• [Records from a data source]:
- - -

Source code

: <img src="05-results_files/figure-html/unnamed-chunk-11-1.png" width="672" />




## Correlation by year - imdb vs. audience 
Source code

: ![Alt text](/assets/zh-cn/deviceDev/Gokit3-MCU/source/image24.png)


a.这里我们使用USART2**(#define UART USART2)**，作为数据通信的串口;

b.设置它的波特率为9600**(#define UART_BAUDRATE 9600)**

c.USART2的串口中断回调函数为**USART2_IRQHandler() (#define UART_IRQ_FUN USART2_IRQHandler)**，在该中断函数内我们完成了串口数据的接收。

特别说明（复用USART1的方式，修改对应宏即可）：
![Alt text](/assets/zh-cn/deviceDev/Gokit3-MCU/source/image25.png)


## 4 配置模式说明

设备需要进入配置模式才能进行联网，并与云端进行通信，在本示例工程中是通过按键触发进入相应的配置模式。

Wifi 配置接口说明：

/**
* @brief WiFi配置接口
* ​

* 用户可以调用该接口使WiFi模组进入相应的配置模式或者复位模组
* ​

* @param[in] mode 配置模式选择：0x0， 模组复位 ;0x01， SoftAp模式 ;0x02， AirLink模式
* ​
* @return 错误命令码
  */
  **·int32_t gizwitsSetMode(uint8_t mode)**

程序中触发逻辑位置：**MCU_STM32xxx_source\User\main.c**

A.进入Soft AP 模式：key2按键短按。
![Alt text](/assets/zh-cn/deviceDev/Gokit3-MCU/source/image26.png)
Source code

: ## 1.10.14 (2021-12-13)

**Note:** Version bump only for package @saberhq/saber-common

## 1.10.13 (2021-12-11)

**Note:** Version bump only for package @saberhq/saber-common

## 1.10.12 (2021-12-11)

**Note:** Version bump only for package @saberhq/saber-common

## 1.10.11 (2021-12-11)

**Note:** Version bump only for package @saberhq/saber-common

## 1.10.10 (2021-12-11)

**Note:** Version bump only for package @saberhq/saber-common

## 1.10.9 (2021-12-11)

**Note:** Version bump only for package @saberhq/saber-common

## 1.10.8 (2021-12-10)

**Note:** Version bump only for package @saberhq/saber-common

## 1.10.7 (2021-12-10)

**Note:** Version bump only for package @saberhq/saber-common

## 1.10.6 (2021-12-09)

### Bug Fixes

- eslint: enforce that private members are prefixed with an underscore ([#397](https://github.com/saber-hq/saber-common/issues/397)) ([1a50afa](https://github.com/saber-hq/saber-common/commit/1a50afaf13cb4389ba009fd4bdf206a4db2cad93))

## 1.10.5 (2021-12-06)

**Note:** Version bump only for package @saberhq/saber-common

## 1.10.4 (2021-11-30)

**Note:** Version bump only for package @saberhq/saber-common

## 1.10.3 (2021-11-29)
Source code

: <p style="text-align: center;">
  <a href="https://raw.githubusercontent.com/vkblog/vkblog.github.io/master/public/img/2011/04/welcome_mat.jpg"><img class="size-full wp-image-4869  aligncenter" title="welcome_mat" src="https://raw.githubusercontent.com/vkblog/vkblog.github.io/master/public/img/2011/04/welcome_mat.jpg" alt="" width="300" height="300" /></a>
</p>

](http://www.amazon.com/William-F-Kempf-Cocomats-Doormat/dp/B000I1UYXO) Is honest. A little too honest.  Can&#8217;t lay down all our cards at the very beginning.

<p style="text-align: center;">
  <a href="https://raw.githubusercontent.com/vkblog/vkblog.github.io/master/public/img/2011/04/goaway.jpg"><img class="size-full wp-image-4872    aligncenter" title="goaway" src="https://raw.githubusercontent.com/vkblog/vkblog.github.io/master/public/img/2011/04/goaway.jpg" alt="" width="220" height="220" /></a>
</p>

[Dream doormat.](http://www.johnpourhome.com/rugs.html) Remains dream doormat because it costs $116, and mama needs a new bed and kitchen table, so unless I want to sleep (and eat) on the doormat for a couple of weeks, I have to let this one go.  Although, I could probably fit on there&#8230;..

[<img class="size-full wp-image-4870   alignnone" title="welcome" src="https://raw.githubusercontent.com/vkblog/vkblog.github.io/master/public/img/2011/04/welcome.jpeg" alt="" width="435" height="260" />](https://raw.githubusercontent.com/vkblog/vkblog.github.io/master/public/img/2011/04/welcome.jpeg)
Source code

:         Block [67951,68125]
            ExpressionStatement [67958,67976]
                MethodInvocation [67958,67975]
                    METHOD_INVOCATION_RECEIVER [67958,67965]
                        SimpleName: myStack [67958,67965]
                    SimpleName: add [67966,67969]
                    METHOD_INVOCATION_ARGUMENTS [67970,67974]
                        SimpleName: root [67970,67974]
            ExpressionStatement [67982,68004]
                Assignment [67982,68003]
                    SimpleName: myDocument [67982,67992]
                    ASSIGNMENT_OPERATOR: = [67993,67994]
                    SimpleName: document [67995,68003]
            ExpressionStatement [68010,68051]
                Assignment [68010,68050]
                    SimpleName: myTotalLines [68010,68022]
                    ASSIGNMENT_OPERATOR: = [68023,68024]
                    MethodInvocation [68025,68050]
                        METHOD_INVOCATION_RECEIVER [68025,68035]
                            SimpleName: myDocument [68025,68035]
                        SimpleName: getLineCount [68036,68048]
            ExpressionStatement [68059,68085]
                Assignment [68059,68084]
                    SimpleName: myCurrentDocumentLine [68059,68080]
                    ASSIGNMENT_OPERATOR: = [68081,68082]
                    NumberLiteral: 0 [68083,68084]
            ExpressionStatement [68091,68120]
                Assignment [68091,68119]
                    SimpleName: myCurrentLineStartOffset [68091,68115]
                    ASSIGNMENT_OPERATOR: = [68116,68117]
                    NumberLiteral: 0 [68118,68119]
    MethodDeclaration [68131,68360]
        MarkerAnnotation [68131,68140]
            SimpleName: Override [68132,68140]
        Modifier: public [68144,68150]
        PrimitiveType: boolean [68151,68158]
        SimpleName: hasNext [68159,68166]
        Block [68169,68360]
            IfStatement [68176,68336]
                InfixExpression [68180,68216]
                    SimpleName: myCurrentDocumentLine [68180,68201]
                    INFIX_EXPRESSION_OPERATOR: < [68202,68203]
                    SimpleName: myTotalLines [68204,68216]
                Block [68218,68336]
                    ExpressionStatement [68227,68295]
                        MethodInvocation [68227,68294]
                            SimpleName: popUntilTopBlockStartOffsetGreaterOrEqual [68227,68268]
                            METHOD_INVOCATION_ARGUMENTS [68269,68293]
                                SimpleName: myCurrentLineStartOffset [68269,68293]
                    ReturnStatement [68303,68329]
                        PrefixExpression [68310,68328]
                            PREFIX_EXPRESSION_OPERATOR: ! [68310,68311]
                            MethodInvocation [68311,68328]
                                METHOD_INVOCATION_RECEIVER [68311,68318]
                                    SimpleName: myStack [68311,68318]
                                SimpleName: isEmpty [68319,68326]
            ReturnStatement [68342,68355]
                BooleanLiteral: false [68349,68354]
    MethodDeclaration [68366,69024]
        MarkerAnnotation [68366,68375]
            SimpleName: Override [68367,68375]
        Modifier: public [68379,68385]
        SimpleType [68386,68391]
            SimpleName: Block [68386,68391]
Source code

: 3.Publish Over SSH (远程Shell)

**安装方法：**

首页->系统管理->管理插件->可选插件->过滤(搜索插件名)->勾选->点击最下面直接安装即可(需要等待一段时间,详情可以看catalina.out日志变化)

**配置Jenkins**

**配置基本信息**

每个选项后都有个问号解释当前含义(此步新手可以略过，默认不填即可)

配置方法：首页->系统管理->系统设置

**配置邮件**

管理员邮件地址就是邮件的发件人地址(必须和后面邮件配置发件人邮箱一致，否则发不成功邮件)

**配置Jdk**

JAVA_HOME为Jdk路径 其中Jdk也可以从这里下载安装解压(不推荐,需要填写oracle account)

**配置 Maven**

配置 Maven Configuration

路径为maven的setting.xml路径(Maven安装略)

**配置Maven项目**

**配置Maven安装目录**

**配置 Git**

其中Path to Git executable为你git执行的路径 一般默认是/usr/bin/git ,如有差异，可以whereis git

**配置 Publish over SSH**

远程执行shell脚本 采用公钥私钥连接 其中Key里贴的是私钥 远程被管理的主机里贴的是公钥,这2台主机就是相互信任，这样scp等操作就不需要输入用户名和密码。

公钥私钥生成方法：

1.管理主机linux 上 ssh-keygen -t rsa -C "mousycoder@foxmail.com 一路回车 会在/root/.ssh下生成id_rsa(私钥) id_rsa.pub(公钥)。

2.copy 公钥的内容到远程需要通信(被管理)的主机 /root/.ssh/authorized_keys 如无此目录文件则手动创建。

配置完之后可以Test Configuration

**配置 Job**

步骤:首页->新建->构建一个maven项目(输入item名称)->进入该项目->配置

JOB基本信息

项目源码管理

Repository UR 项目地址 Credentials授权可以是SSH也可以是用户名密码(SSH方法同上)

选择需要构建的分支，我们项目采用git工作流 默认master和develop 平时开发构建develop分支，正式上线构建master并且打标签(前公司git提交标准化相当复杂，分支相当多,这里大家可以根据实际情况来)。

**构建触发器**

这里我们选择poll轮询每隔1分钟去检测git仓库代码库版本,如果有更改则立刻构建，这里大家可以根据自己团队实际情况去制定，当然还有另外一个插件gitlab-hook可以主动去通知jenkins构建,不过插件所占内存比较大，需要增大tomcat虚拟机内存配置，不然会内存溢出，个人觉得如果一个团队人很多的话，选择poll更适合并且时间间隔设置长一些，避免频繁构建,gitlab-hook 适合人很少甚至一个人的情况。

- - -

• [EXERCISE PROMPT]:
Convert the part of the records that runs from the very start through the line containing "程序中触发逻辑位置：**MC" into a JSON list of strings, one string per line, leaving out blank lines.

• [RESPONSE FOR THIS EXERCISE]:
[
  "Source code",
  ": <img src=\"05-results_files/figure-html/unnamed-chunk-11-1.png\" width=\"672\" />",
  "## Correlation by year - imdb vs. audience ",
  "Source code",
  ": ![Alt text](/assets/zh-cn/deviceDev/Gokit3-MCU/source/image24.png)",
  "a.这里我们使用USART2**(#define UART USART2)**，作为数据通信的串口;",
  "b.设置它的波特率为9600**(#define UART_BAUDRATE 9600)**",
  "c.USART2的串口中断回调函数为**USART2_IRQHandler() (#define UART_IRQ_FUN USART2_IRQHandler)**，在该中断函数内我们完成了串口数据的接收。",
  "特别说明（复用USART1的方式，修改对应宏即可）：",
  "![Alt text](/assets/zh-cn/deviceDev/Gokit3-MCU/source/image25.png)",
  "## 4 配置模式说明",
  "设备需要进入配置模式才能进行联网，并与云端进行通信，在本示例工程中是通过按键触发进入相应的配置模式。",
  "Wifi 配置接口说明：",
  "/**",
  "* @brief WiFi配置接口",
  "* ​",
  "* 用户可以调用该接口使WiFi模组进入相应的配置模式或者复位模组",
  "* ​",
  "* @param[in] mode 配置模式选择：0x0， 模组复位 ;0x01， SoftAp模式 ;0x02， AirLink模式",
  "* ​",
  "* @return 错误命令码",
  "  */",
  "  **·int32_t gizwitsSetMode(uint8_t mode)**",
  "程序中触发逻辑位置：**MCU_STM32xxx_source\\User\\main.c**"
]